Zane Fischer, co-coordinator of MIX Santa Fe, a crowdsourcing enterprise which, according to its website, was founded “to reconnect Santa Fe to itself,” helped organize Re:Mike, along with Werwath and others.
“I think a lot of (what’s in the ordinance) comes right out of the prototyping festival,” he said.
Fischer said the city’s long range planning office had already done a lot of work conducting surveys and doing outreach. “We didn’t want that to go away. There had been a lot of thinking done about it. Re:Mike was a way to try to galvanize that and keep it on the minds of politicians.”
The results, included in the staff report for Midtown LINC, showed that people wanted a bicycle- and pedestrian-friendly area with easy access to public transportation, housing and entertainment venues.
The elephant in the room
Tomás Rivera of Chainbreaker Collective, a selfdescribed economic and environmental justice organization in Santa Fe, doesn’t want the city to act too quickly in approving the overlay plan.
“We don’t oppose this; there’s a lot of good stuff in there,” he said. “But we think it lacks protections for neighbors. Without having laws in effect that protect residents, this will be a classic recipe for gentrification.”

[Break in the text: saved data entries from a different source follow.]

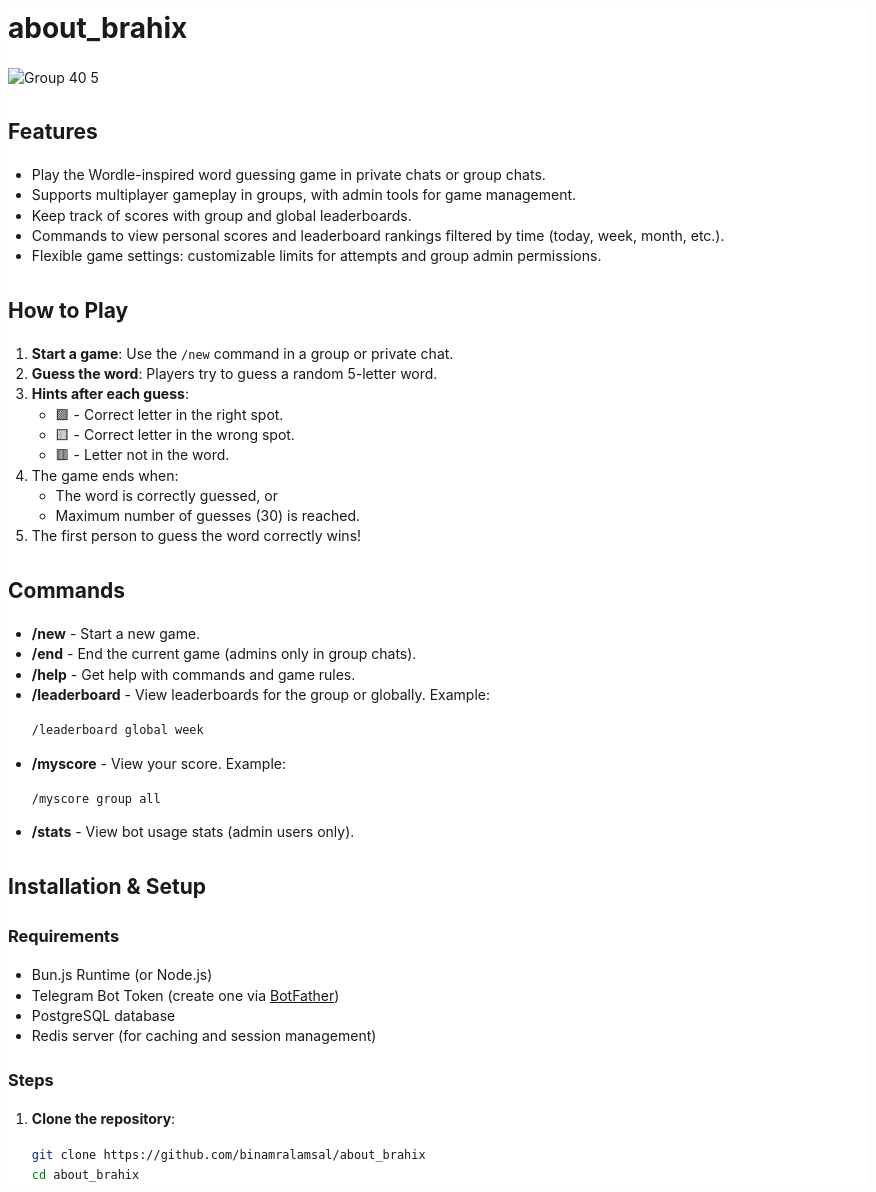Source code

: # about_brahix
<img width="1173" alt="Group 40 5" src="https://github.com/user-attachments/assets/bf444d36-2eea-4ad5-83e7-4a99acda2bfe" />

## Features
- Play the Wordle-inspired word guessing game in private chats or group chats.
- Supports multiplayer gameplay in groups, with admin tools for game management.
- Keep track of scores with group and global leaderboards.
- Commands to view personal scores and leaderboard rankings filtered by time (today, week, month, etc.).
- Flexible game settings: customizable limits for attempts and group admin permissions.

## How to Play
1. **Start a game**: Use the `/new` command in a group or private chat.
2. **Guess the word**: Players try to guess a random 5-letter word.
3. **Hints after each guess**:
   - 🟩 - Correct letter in the right spot.
   - 🟨 - Correct letter in the wrong spot.
   - 🟥 - Letter not in the word.
4. The game ends when:
   - The word is correctly guessed, or
   - Maximum number of guesses (30) is reached.
5. The first person to guess the word correctly wins!

## Commands
- **/new** - Start a new game.
- **/end** - End the current game (admins only in group chats).
- **/help** - Get help with commands and game rules.
- **/leaderboard** - View leaderboards for the group or globally. Example:
  ```
  /leaderboard global week
  ```
- **/myscore** - View your score. Example:
  ```
  /myscore group all
  ```
- **/stats** - View bot usage stats (admin users only).

## Installation & Setup

### Requirements
- Bun.js Runtime (or Node.js)
- Telegram Bot Token (create one via [BotFather](https://core.telegram.org/bots#botfather))
- PostgreSQL database
- Redis server (for caching and session management)

### Steps
1. **Clone the repository**:
   ```bash
   git clone https://github.com/binamralamsal/about_brahix
   cd about_brahix
   ```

Rivera said if the area becomes too attractive, it will push people in the adjacent Hopewell-Mann neighborhood out. “The issue is, if that neighborhood becomes a really hip neighborhood, people from outside the area will want to come live there,” he said. “But just five feet away, literally across the alley, we have the poorest neighborhood in Santa Fe and the most vulnerable for gentrification.”
On Thursday, members of Chainbreaker staged a demonstration on St. Michael’s Drive at the Rail Runner train crossing to raise awareness for their concerns.

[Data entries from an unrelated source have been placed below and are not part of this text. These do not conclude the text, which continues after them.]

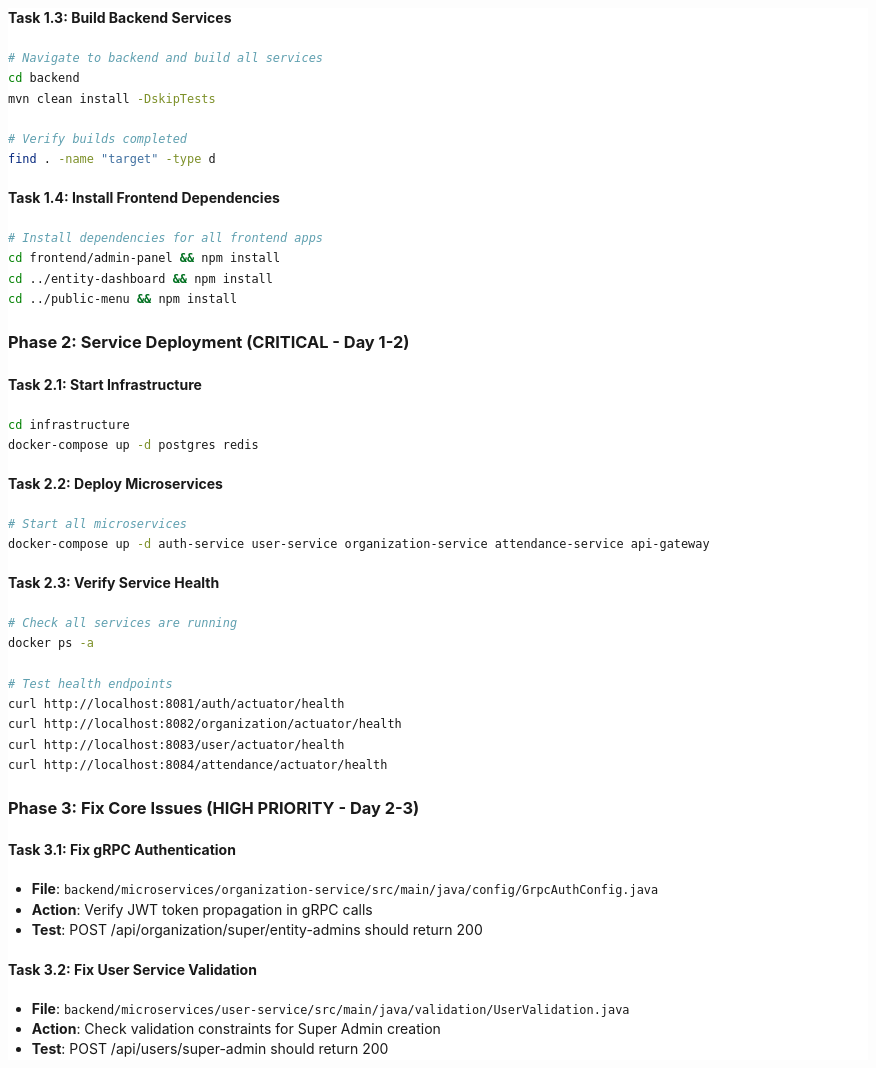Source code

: #### Task 1.3: Build Backend Services
```bash
# Navigate to backend and build all services
cd backend
mvn clean install -DskipTests

# Verify builds completed
find . -name "target" -type d
```

#### Task 1.4: Install Frontend Dependencies
```bash
# Install dependencies for all frontend apps
cd frontend/admin-panel && npm install
cd ../entity-dashboard && npm install
cd ../public-menu && npm install
```

### **Phase 2: Service Deployment (CRITICAL - Day 1-2)**

#### Task 2.1: Start Infrastructure
```bash
cd infrastructure
docker-compose up -d postgres redis
```

#### Task 2.2: Deploy Microservices
```bash
# Start all microservices
docker-compose up -d auth-service user-service organization-service attendance-service api-gateway
```

#### Task 2.3: Verify Service Health
```bash
# Check all services are running
docker ps -a

# Test health endpoints
curl http://localhost:8081/auth/actuator/health
curl http://localhost:8082/organization/actuator/health
curl http://localhost:8083/user/actuator/health
curl http://localhost:8084/attendance/actuator/health
```

### **Phase 3: Fix Core Issues (HIGH PRIORITY - Day 2-3)**

#### Task 3.1: Fix gRPC Authentication
- **File**: `backend/microservices/organization-service/src/main/java/config/GrpcAuthConfig.java`
- **Action**: Verify JWT token propagation in gRPC calls
- **Test**: POST /api/organization/super/entity-admins should return 200

#### Task 3.2: Fix User Service Validation
- **File**: `backend/microservices/user-service/src/main/java/validation/UserValidation.java`
- **Action**: Check validation constraints for Super Admin creation
- **Test**: POST /api/users/super-admin should return 200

Their mascot elephant (really a person in an elephant suit) representing the elephant in the room — that being the needs of the economically disadvantaged that no one wants to talk about — was there to help grab the attention of passersby.
Playing ‘the long game’
Until recently, Kate Noble headed the city’s economic development office. She helped coordinate Re:Mike from the city’s side and now that she’s taken a job in the private sector with a high-tech startup firm, she has a unique perspective about Midtown LINC.
“It’s pretty clear to me the city needs to make some moves to revitalize central areas of town, like St. Michael’s and Siler (Road). We need to have that potential for redevelopment in order to move the city forward,” she said.

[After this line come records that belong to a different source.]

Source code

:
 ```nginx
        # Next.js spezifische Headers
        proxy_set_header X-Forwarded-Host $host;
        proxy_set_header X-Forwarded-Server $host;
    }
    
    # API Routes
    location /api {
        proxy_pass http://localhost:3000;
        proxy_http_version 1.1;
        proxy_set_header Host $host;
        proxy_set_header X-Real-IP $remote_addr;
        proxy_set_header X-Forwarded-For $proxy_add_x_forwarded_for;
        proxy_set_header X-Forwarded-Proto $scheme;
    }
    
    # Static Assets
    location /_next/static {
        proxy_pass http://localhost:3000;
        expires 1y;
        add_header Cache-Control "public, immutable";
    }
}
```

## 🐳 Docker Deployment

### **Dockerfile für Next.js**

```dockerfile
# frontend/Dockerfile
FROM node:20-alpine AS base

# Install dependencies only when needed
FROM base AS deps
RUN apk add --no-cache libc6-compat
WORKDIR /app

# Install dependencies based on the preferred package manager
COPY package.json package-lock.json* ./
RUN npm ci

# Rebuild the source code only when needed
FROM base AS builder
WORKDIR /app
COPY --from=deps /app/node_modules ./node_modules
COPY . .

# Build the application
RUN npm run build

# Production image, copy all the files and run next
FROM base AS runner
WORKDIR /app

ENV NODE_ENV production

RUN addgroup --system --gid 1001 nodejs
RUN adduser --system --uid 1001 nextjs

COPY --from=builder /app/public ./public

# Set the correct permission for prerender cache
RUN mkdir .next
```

Spurred by the presence of the arts collective Meow Wolf in a re-purposed bowling alley, new development in the previously industrial Siler Road area has grown organically. But Nobel said that, generally, “it’s always a good idea to have an intention” when it comes to urban planning. The Midtown LINC provides that.
“I hope to see bigger vision in the future,” she said, adding that the city is operating in a risk-adverse environment and has to be willing to take action.
“Progress is progress, but these things take time,” she said. “Making progress and making change is important because community development and housing development is the long game, and the city needs to play the long game.”